The decades of violence, whether within our own communities or whether conducted by the state, should be all of our concern. However, over the past few months, since the death of Mike Brown, something glaringly wrong with our system has shined upon our nation like a blinding light.  It has become apparent to most Americans that our justice system is not working the way it was designed to work.  A large portion of the public believes cops act with a sense of impunity, no matter if we witness the death of an unarmed civilian on video or not. Over the past two decades, we have witnessed the inherit flaws in the broader criminal justice system, where it is near impossible to indict a police officer.  It is now evidently clear to the people of New York and the people of this nation, that a local district attorney cannot and should not be the ones presenting a case to a grand jury that involves any sort of force by a police officer.  The working relationship between a district attorney’s office and the police is far too incestuous for there ever to be fairness in the process.  Simple put, those who work with the police cannot be the ones to police the police.

Governor Cuomo must support a special prosecutor’s office for these type of cases moving forward.  I have spoken to him personally, and he promised me that he would introduce legislation at the beginning of the next legislative session.  Whether it is through an executive order or legislation, it needs to get done immediately.  I urge New York City Mayor de Blasio and Police Commisioner Bratton to publicly support this effort. Furthermore, the public has lost confidence in the ability for police departments to discipline their own officers for violations of their own policy.  There needs to be a new set of guidelines for this as well.  As a life-long New Yorker, I am looking for my home state to lead.  I am counting on those who sit in positions of power to make changes that protect the most vulnerable.  And I am relying on the young people to continue to provide innovative solutions that we will all listen to and take into consideration when correcting these problems.
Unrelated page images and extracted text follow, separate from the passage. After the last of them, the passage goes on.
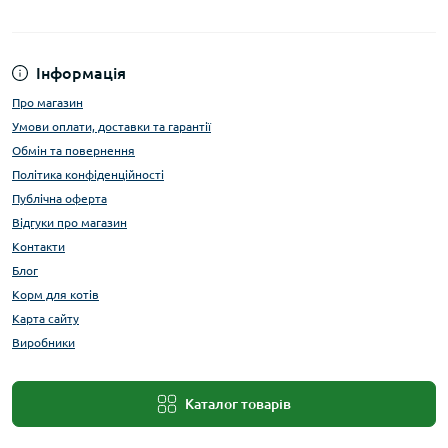
Інформація
Про магазин
Умови оплати, доставки та гарантії
Обмін та повернення
Політика конфіденційності
Публічна оферта
Відгуки про магазин
Контакти
Блог
Корм для котів
Карта сайту
Виробники
Каталог товарів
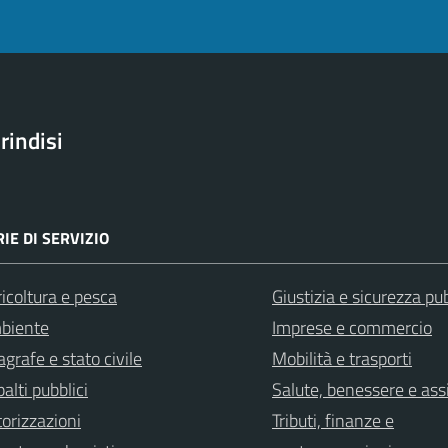
rindisi
IE DI SERVIZIO
icoltura e pesca
Giustizia e sicurezza pu
biente
Imprese e commercio
grafe e stato civile
Mobilità e trasporti
alti pubblici
Salute, benessere e ass
orizzazioni
Tributi, finanze e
The lack of indictments of the officers in Ferguson and Staten Island have energized young people from Missouri to New York, Oakland to Miami, and Los Angeles to Washington.  Hundreds of thousands have taken to the streets over the past few months to peacefully protest their government, something I support (and it should go without saying…but just so there is no misunderstanding, anyone engaging in violence during any protest has no place in my heart).  But, let us not mistake anger for violence.  One can be angry, outraged, furious and still not be violent.  That is what I have seen on the streets. I have met and spoken with many of the peaceful protesters and organizers, and their anger is understandable, as it doesn’t stem from being anti-police; the anger, frustration, pain and sadness stems from being anti-police brutality and feeling the justice system is no longer protecting them.  We all must work together to fix the flaws in our system, so it there is truly justice for all in America.  But, we must do it now!